The most obvious use of biocomputing at the moment is to replace the synthetic processors used by AI companies to reduce energy consumption “1 million to 10 billion times,” Jordan said, citing data from Johns Hopkins professor Thomas Hartung. , who are working on it. Biocomputing with a community of scientists of which Final Spark is a member.
AI enterprises need to scale up their processors for each new model, and their carbon footprint must follow. On the other hand, neurons and biocomputers can be easily multiplied, and the AI field can be siphoned off for much of its emanation.
Jordan is already in contact with dozens of companies in the tech industry.
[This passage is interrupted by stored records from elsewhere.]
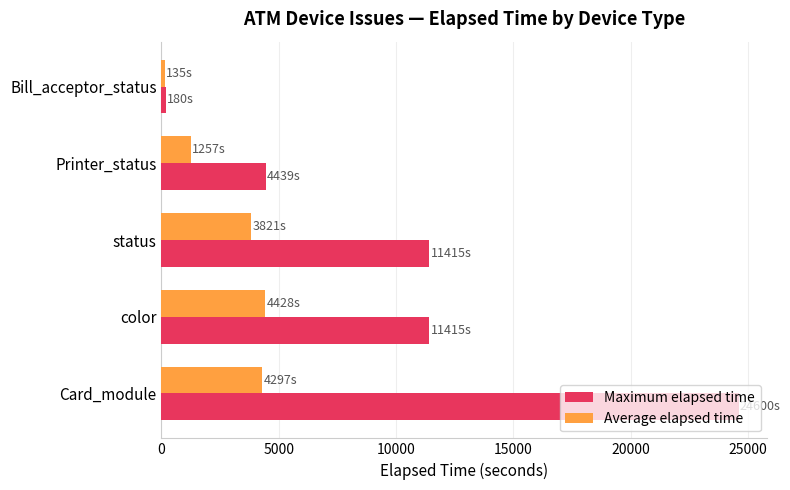

Which series has the largest range (max minus min)?

Maximum elapsed time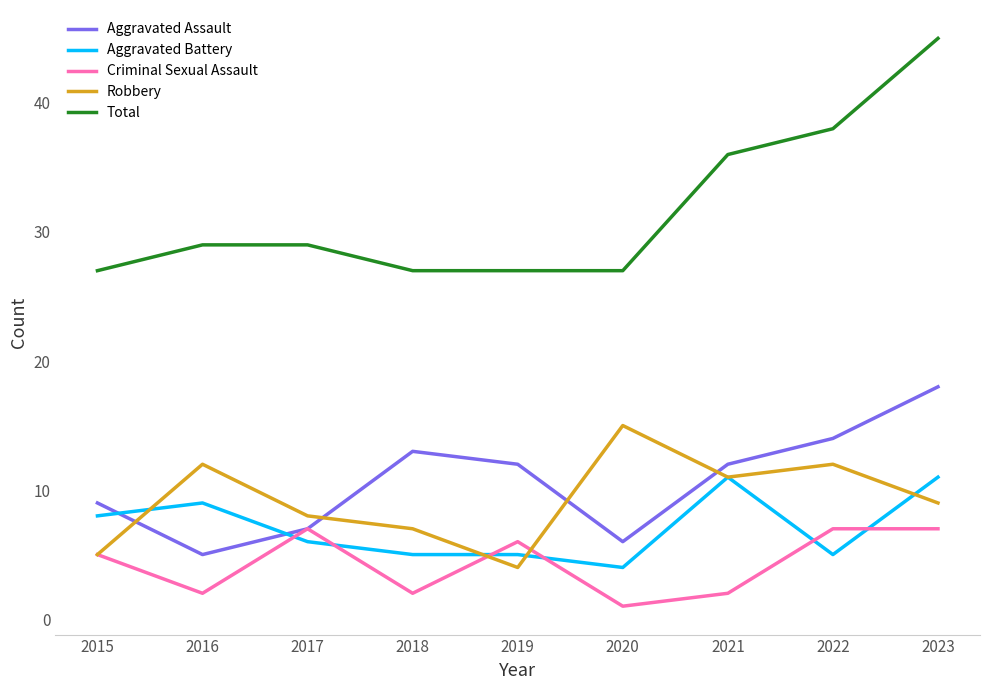

What is the total value across all series at 2021?

72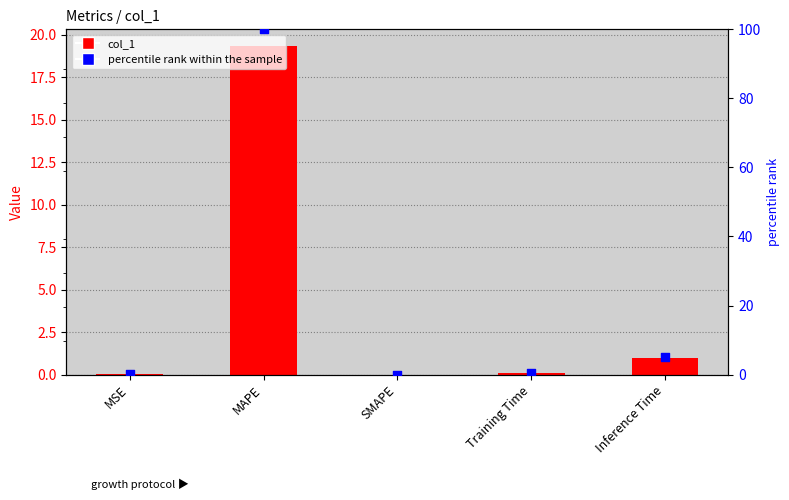

What are all the series names shown in the legend?

col_1, percentile rank within the sample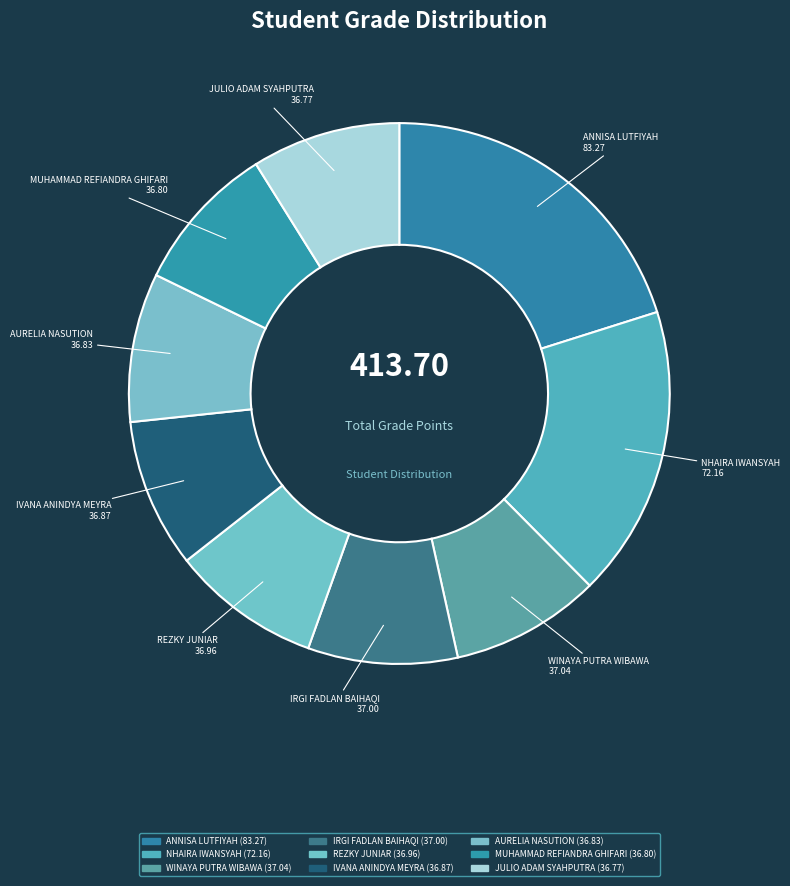

Do MUHAMMAD REFIANDRA GHIFARI and ANNISA LUTFIYAH together represent more than half of the pie?

No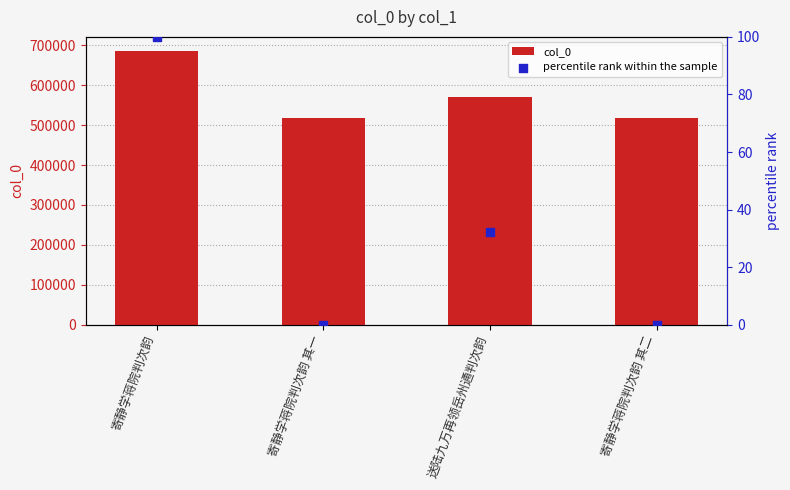

Which series has the largest total across all categories?

col_0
“Some people understand what we are trying to achieve, but most do not. What we’re doing sounds like science fiction to them,” he explained.
Nonetheless, Frontiers, one of the world’s most cited research journals, recently launched an “Organoid Intelligence” section.
“That recognition was really important to me, because there really wasn’t anything in the research that acknowledged our activity,” Jordan said.
Beyond reducing the energy consumption of some AI ventures, what biocomputing would be able to do is “unimaginable”, he said, “because neurons are self-programming”.
“We don’t know exactly what biocomputers will be able to do”.
Could they have taken over humanity then?
Jordan said, “Cars drive faster than humans and computers calculate faster than humans, but none of these have taken over humans.”